Provider payment and low-value care

Source: Thinkstock

By Jacqueline LaPointe

- A new study in Health Affairs found evidence that patients in the Military Health System received potentially low-value care, but the amount of low-value care varied by how the providers were paid.

Researchers defined low-value care as overused or inappropriate care. Such care included procedures and treatments that were clinically inappropriate or inappropriate for a certain population (i.e., prescribing antibiotics for viral infections or cardiac stress imaging in low-risk or asymptomatic patients).

Low-value care in the analysis also constituted excessively intensive or sophisticated care (i.e., cross-sectional imaging both with and without contrast) and services that involved the delivery of services with excessive frequency (i.e., unnecessary follow-up visits).

These low-value services drive up healthcare costs without adding to patient outcomes or quality of care. In fact, low- or no-value care accounts for about $200 billion annually, researchers reported citing a 2012 JAMA study.

Low-value care is especially an issue for providers implementing value-based care. Ensuring patients only receive necessary, high-quality care is key to achieving value-based care goals, which include lowering costs and improving population health.

With the Military Health System moving to value-based care under the National Defense Authorization Act for Fiscal Year 2017, researchers set out to uncover the use of low-value care within the healthcare system and which providers delivered the most low-value care: military-operated and -funded military treatment facilities (direct care) or private, civilian-sector facilities (purchased care).

The analysis of TRICARE claims data for more than 2.9 million beneficiaries showed that seven percent received one or more of the 19 low-value services studied in 2014.

The most common overused services among the beneficiaries were the application of traction for patients with a diagnosis of low back pain (104,540 occurrences among eligible beneficiaries) and the use of sinus computed tomography or antibiotics for uncomplicated acute rhinosinusitis (33,226 occurrences among eligible episodes), researchers reported.

Both the overused services were prescribed more often by providers in purchased care, who are paid via fee-for-service rather than salary.

In fact, purchased care providers were more likely to prescribe 11 of the 19 low-value procedures analyzed by researchers, while just six procedures were significantly more likely to be prescribed in direct care, researchers found.

Overall, direct care providers were significantly less likely to use six low-value services: nasal endoscopy for sinusitis, MRI for mild traumatic brain injury, diagnostic tests in the evaluation of allergy, MRI of the lumbar spine for low back pain, and thorax or abdomen CTs with contrast material.

Although, researchers found that direct care providers did overuse three procedures compared to their peers in purchased care.
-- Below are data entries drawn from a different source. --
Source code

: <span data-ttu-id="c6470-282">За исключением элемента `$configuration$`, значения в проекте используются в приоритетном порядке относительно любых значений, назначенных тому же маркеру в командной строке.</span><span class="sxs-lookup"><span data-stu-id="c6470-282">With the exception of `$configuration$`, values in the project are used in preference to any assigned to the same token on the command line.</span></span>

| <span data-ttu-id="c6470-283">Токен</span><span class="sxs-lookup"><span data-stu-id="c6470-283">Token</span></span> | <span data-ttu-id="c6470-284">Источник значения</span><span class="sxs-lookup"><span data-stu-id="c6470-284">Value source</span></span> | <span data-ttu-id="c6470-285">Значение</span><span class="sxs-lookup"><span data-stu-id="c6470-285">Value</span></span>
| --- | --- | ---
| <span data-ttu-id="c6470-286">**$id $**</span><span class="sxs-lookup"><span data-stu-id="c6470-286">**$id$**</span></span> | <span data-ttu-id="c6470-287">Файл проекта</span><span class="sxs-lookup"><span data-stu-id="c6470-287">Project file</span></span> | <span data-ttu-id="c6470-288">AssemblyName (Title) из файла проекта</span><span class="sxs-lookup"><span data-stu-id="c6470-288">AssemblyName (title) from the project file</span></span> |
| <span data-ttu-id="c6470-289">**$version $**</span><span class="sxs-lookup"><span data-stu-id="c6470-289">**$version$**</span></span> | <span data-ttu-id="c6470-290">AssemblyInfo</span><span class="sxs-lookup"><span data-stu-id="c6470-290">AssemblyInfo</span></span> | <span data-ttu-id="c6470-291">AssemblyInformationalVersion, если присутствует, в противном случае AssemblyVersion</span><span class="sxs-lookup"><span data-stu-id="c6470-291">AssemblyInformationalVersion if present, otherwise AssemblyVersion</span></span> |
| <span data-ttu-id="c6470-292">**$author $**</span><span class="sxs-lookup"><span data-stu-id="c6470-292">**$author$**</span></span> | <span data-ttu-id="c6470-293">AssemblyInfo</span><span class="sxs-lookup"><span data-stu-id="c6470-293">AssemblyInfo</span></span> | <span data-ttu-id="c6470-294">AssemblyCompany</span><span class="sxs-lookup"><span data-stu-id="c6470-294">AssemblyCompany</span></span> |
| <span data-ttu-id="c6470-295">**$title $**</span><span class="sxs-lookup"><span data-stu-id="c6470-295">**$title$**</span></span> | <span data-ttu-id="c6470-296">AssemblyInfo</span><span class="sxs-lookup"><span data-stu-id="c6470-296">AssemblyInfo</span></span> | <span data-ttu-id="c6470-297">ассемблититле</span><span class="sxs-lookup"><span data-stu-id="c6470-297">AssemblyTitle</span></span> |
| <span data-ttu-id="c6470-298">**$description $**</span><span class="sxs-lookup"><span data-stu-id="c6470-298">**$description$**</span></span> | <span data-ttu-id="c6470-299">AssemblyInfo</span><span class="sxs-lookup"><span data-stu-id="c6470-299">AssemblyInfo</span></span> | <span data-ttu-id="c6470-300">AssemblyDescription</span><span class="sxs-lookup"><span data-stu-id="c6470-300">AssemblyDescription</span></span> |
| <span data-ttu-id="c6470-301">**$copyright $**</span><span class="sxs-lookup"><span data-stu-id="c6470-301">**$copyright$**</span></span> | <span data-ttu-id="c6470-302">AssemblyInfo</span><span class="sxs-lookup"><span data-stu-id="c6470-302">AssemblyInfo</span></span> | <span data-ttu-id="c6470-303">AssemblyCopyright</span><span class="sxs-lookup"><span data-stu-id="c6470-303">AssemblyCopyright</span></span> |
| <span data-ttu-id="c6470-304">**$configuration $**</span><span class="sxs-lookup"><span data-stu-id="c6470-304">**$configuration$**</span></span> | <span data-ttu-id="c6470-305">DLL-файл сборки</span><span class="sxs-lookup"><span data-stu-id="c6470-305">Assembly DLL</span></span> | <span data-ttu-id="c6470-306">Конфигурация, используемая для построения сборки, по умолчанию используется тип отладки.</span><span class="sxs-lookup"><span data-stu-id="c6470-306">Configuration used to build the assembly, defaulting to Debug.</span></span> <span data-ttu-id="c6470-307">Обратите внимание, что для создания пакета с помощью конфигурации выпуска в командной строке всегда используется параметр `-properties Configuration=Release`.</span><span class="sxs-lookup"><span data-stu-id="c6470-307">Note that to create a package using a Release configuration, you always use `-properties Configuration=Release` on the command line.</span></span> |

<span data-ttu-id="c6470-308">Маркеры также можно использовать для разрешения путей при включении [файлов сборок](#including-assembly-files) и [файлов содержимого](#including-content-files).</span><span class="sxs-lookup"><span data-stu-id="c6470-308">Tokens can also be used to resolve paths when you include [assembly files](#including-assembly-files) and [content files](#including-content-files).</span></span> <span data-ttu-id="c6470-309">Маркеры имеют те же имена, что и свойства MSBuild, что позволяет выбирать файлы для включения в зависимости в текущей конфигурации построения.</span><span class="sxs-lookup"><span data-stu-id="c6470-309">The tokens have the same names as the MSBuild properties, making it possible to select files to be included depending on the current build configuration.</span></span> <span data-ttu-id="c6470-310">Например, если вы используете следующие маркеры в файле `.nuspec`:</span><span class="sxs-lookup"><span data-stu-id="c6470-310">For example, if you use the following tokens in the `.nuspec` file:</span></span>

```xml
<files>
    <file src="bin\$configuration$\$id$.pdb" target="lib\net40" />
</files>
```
The procedures were fiberoptic laryngoscopy for sinusitis diagnosis, preoperative chest radiography in the absence of clinical suspicion for intrathoracic pathology, and sinus CT or antibiotics for uncomplicated acute rhinosinusitis.

“Differences in payment mechanisms in the direct and purchased care environments may influence health care delivery,” researchers gleaned from the findings.
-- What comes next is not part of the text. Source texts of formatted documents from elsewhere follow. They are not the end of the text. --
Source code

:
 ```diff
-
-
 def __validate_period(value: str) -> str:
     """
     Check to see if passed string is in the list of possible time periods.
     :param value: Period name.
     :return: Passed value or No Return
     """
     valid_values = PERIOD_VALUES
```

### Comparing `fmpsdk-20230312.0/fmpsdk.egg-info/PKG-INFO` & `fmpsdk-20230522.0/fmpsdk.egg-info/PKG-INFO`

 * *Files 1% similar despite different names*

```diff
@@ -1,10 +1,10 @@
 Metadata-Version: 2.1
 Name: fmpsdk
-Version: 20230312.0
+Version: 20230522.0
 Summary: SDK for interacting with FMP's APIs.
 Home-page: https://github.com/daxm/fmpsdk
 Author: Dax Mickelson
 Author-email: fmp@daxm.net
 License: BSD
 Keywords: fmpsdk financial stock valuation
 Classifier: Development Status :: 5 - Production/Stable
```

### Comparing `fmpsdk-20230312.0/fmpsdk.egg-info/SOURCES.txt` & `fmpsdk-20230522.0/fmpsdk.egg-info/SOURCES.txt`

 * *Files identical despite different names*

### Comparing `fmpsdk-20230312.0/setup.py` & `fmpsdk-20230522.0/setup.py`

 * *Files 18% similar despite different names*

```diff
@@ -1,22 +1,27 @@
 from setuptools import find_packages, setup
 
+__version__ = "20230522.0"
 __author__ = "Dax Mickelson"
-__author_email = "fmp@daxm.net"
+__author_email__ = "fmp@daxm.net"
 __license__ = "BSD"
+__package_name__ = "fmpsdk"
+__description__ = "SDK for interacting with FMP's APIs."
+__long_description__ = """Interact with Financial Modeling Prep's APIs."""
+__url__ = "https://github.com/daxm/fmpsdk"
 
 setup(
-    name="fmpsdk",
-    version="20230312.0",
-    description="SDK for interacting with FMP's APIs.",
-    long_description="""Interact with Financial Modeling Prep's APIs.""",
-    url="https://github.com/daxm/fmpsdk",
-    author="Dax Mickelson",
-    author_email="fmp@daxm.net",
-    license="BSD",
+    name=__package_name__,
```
The data supports claims that fee-for-service incents providers to overprescribe and overtreat patients, while salaried providers are financially motivated to limit care to services that are necessary and high-value.

The value-based care movement aims to curb the use of low-value care by redesigning provider payment mechanisms through pay-for-performance payments, capitation, and other incentives based on cost and quality of care.
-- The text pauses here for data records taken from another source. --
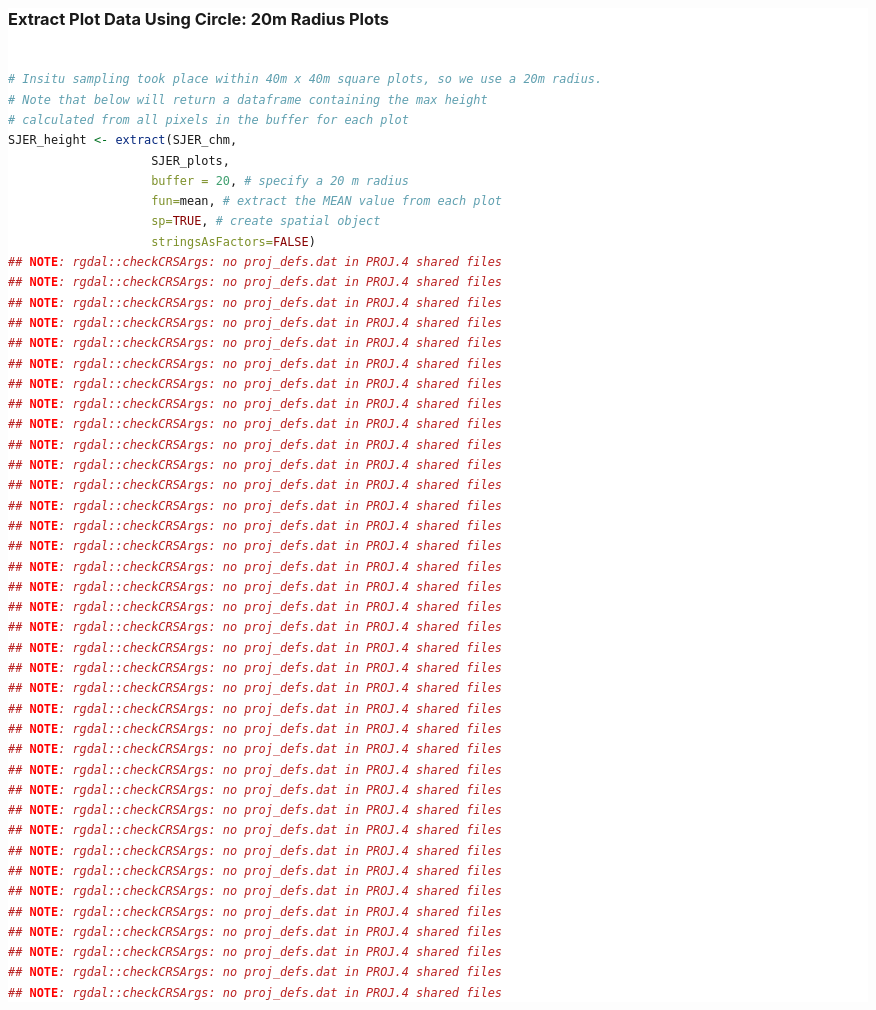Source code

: ### Extract Plot Data Using Circle: 20m Radius Plots


```r

# Insitu sampling took place within 40m x 40m square plots, so we use a 20m radius.
# Note that below will return a dataframe containing the max height
# calculated from all pixels in the buffer for each plot
SJER_height <- extract(SJER_chm,
                    SJER_plots,
                    buffer = 20, # specify a 20 m radius
                    fun=mean, # extract the MEAN value from each plot
                    sp=TRUE, # create spatial object
                    stringsAsFactors=FALSE)
## NOTE: rgdal::checkCRSArgs: no proj_defs.dat in PROJ.4 shared files
## NOTE: rgdal::checkCRSArgs: no proj_defs.dat in PROJ.4 shared files
## NOTE: rgdal::checkCRSArgs: no proj_defs.dat in PROJ.4 shared files
## NOTE: rgdal::checkCRSArgs: no proj_defs.dat in PROJ.4 shared files
## NOTE: rgdal::checkCRSArgs: no proj_defs.dat in PROJ.4 shared files
## NOTE: rgdal::checkCRSArgs: no proj_defs.dat in PROJ.4 shared files
## NOTE: rgdal::checkCRSArgs: no proj_defs.dat in PROJ.4 shared files
## NOTE: rgdal::checkCRSArgs: no proj_defs.dat in PROJ.4 shared files
## NOTE: rgdal::checkCRSArgs: no proj_defs.dat in PROJ.4 shared files
## NOTE: rgdal::checkCRSArgs: no proj_defs.dat in PROJ.4 shared files
## NOTE: rgdal::checkCRSArgs: no proj_defs.dat in PROJ.4 shared files
## NOTE: rgdal::checkCRSArgs: no proj_defs.dat in PROJ.4 shared files
## NOTE: rgdal::checkCRSArgs: no proj_defs.dat in PROJ.4 shared files
## NOTE: rgdal::checkCRSArgs: no proj_defs.dat in PROJ.4 shared files
## NOTE: rgdal::checkCRSArgs: no proj_defs.dat in PROJ.4 shared files
## NOTE: rgdal::checkCRSArgs: no proj_defs.dat in PROJ.4 shared files
## NOTE: rgdal::checkCRSArgs: no proj_defs.dat in PROJ.4 shared files
## NOTE: rgdal::checkCRSArgs: no proj_defs.dat in PROJ.4 shared files
## NOTE: rgdal::checkCRSArgs: no proj_defs.dat in PROJ.4 shared files
## NOTE: rgdal::checkCRSArgs: no proj_defs.dat in PROJ.4 shared files
## NOTE: rgdal::checkCRSArgs: no proj_defs.dat in PROJ.4 shared files
## NOTE: rgdal::checkCRSArgs: no proj_defs.dat in PROJ.4 shared files
## NOTE: rgdal::checkCRSArgs: no proj_defs.dat in PROJ.4 shared files
## NOTE: rgdal::checkCRSArgs: no proj_defs.dat in PROJ.4 shared files
## NOTE: rgdal::checkCRSArgs: no proj_defs.dat in PROJ.4 shared files
## NOTE: rgdal::checkCRSArgs: no proj_defs.dat in PROJ.4 shared files
## NOTE: rgdal::checkCRSArgs: no proj_defs.dat in PROJ.4 shared files
## NOTE: rgdal::checkCRSArgs: no proj_defs.dat in PROJ.4 shared files
## NOTE: rgdal::checkCRSArgs: no proj_defs.dat in PROJ.4 shared files
## NOTE: rgdal::checkCRSArgs: no proj_defs.dat in PROJ.4 shared files
## NOTE: rgdal::checkCRSArgs: no proj_defs.dat in PROJ.4 shared files
## NOTE: rgdal::checkCRSArgs: no proj_defs.dat in PROJ.4 shared files
## NOTE: rgdal::checkCRSArgs: no proj_defs.dat in PROJ.4 shared files
## NOTE: rgdal::checkCRSArgs: no proj_defs.dat in PROJ.4 shared files
## NOTE: rgdal::checkCRSArgs: no proj_defs.dat in PROJ.4 shared files
## NOTE: rgdal::checkCRSArgs: no proj_defs.dat in PROJ.4 shared files
## NOTE: rgdal::checkCRSArgs: no proj_defs.dat in PROJ.4 shared files
```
As the Military Health System transitions to a value-based system, researchers advised leaders to increase awareness and monitoring of low-value care use. Leaders may want particularly pay attention to the use of MRIs for low back pain, which direct care providers ordered more often then providers in purchased care and Medicare.

Low back pain is also an especially sensitive condition in the Military Health System. The condition can result in military discharge in some cases and is associated with medical evacuation from deployment settings, researchers pointed out.

“This difference highlights the fact that the MHS and other systems may differ in their prioritization of addressing low-value care services,” they explained.